Like many adoptive parents, Mr. Mayer can recount the emotionally exhausting process he and his wife went through to get their daughter, and can describe the warm home they have strived to provide. They had been assured that she, like thousands of other Chinese girls, was abandoned in secret by her birth parents, left in a public place with a note stating her date of birth. [NYT]
Chances are, most of the 64,043 Chinese children adopted to the United States between 1999 and 2010 weren’t stolen from their birth families, in the crudest sense of the term. Lafraniere’s reporting uncovered at least 16 cases of baby theft in Longhui County. Other news accounts estimate that 100 babies were stolen. It is impossible to know whether the Longhui County baby racket was an isolated scheme, or whether it’s just the tip of the iceberg.
Focusing on outright theft deflects attention from deeper ethical quandaries surrounding international adoption. Everyone agrees that it’s wrong to steal babies and sell them. But is it okay to adopt a baby whose mother has been forced to give her up because a dictatorial government said she could only have one child and a patriarchal culture said that child had better be a boy?

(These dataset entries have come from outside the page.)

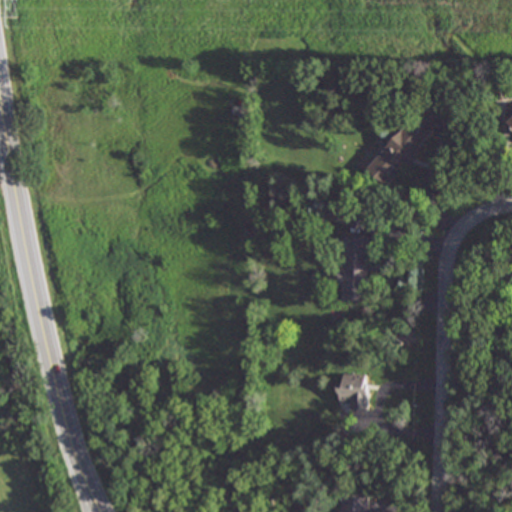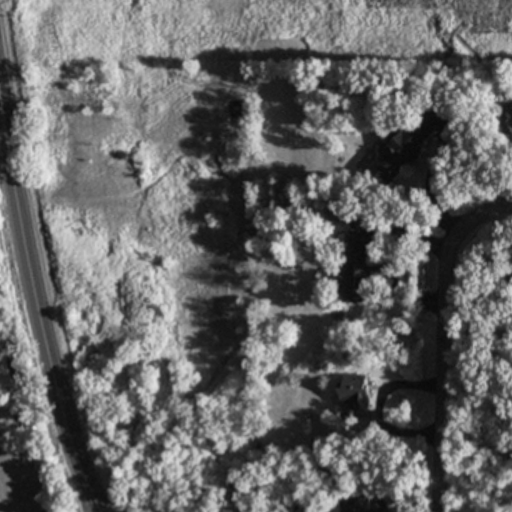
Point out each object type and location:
power tower: (24, 4)
building: (510, 121)
building: (511, 121)
building: (409, 141)
building: (409, 142)
building: (355, 268)
building: (355, 269)
road: (40, 303)
road: (446, 346)
building: (354, 391)
building: (355, 392)
building: (353, 504)
building: (353, 504)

The pragmatic answer is yes. An orphanage is an alternative to female infanticide, historically a real problem in China. From the child’s perspective, growing up in a loving home is infinitely better than being raised in an institution. The one-child policy will continue whether Americans adopt Chinese children or not. Yet, the one-child policy is coercive. As far as one’s conscience is concerned, is it really that much better to take a woman’s baby if she has been coerced by the state, rather than by corrupt officials?